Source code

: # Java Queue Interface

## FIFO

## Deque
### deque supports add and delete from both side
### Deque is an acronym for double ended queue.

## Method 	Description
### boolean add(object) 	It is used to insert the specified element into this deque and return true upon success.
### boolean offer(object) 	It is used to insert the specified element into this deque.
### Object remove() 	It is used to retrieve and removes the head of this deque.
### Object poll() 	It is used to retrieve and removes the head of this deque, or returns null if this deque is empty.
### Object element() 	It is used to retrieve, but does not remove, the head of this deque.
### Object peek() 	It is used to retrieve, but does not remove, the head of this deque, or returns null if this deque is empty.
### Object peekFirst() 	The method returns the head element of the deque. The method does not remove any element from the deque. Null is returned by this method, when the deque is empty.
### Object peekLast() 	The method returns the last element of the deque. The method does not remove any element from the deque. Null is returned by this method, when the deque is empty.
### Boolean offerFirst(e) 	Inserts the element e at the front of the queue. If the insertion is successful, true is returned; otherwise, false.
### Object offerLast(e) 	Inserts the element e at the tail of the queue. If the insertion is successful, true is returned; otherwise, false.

-*-

Render every line of the data above as a JSON list of strings, one string per line, skipping blank lines.

[
  "Source code",
  ": # Java Queue Interface",
  "## FIFO",
  "## Deque",
  "### deque supports add and delete from both side",
  "### Deque is an acronym for double ended queue.",
  "## Method \tDescription",
  "### boolean add(object) \tIt is used to insert the specified element into this deque and return true upon success.",
  "### boolean offer(object) \tIt is used to insert the specified element into this deque.",
  "### Object remove() \tIt is used to retrieve and removes the head of this deque.",
  "### Object poll() \tIt is used to retrieve and removes the head of this deque, or returns null if this deque is empty.",
  "### Object element() \tIt is used to retrieve, but does not remove, the head of this deque.",
  "### Object peek() \tIt is used to retrieve, but does not remove, the head of this deque, or returns null if this deque is empty.",
  "### Object peekFirst() \tThe method returns the head element of the deque. The method does not remove any element from the deque. Null is returned by this method, when the deque is empty.",
  "### Object peekLast() \tThe method returns the last element of the deque. The method does not remove any element from the deque. Null is returned by this method, when the deque is empty.",
  "### Boolean offerFirst(e) \tInserts the element e at the front of the queue. If the insertion is successful, true is returned; otherwise, false.",
  "### Object offerLast(e) \tInserts the element e at the tail of the queue. If the insertion is successful, true is returned; otherwise, false."
]